I believe Christian F. Andersen’s stories are reincarnated by many authors so I’d have to say him. Plenty of fairytales.

KNOWITALL's avatar

Mark Twain for sure!

Pachy's avatar

The almost infinite number of authors who wrote, rewrote, translated, re-translated, interpreted and re-interpreted the holy works of every religion we have.

Unbroken's avatar

Some great one’s on here but no said
Vonnegut. Mary Shelley. Dorothy Parker was the first to pop into my mind but I know she’s just my personal fetish. Though there are DP fan sites I am not sure she has the numbers.

WestRiverrat's avatar

Louis L’Amour
Sun Tzu
Agatha Christie – I see @ucme beat me to her
Conan Doyle

keobooks's avatar

Douglas Adams! No one has mentioned him yet!

Feta's avatar

John Steinbeck?

josie's avatar

@SavoirFaire

(And as I’ve told you before, Rand sales are artificially inflated by TAS and ARI)

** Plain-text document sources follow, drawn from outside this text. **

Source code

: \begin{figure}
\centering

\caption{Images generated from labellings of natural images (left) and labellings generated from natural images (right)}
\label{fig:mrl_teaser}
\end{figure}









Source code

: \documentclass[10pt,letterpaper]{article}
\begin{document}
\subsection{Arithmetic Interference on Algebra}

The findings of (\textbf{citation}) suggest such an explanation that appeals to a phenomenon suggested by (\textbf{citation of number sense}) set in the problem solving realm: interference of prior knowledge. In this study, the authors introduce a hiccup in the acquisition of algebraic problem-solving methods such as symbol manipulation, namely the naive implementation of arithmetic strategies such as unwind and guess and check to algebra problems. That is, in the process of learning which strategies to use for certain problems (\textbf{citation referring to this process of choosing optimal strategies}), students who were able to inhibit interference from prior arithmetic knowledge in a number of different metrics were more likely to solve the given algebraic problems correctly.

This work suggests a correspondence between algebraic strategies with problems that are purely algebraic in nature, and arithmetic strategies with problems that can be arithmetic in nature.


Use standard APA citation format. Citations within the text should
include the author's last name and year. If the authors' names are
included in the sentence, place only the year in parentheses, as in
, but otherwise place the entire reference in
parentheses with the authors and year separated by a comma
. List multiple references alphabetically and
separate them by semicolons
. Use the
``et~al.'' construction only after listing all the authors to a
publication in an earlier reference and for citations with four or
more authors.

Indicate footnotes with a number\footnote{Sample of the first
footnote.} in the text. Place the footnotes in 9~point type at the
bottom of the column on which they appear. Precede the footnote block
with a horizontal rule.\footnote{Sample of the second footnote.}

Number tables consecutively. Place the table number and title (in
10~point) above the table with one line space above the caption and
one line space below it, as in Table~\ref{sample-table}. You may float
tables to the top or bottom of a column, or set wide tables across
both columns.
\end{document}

Gosh. Thanks for reminding me. I guess I forgot.
Should I flag my own question?

SavoirFaire's avatar

@josie No need. Just a friendly reminder.

bob_'s avatar

If we accept the fact that the Bible was written by God, then…

Also, see here.

Brian1946's avatar

@SavoirFaire

…Rand sales are artificially inflated by TAS and ARI.

What are TAS and ARI?

SavoirFaire's avatar

@Brian1946 The Atlas Society and the Ayn Rand Institute. Each organization purchases tens of thousands of copies of Atlas Shrugged and other Rand books every year and then attempts to distribute them. Sometimes they send the books to libraries for free, sometimes they resell them. Note that they count resold books as a second sale. One of my former colleagues is an Objectivist and works as part of this operation. He talks about it openly because he thinks it’s genius and in no way sees it as dishonest.

Fly's avatar

Alfred Hitchcock comes to mind.
Children’s authors, such as Antoine de Saint‑Exupéry, author of Le Petit Prince or The Little Prince, frequently seem to be popular over long periods of time.
Voltaire, Oscar Wilde, and Jonathan Swift are also all still popularly read in English classes. Sylvia Plath, as well.

If we are including poets, I would add Emily Dickinson, for some unfathomable reason.

Espiritus_Corvus's avatar

^^^Saint‑Exupéry was so much more than a children’s author. His stories about flights across the Atlantic, Andes mountains, North African desert; his descriptions of the carnage during the Spanish Civil War, especially the afternoon street scene during a Madrid air raid immediately after a wedding with the groom wailing in shock over the mutilated body of his bride, are all unforgettable.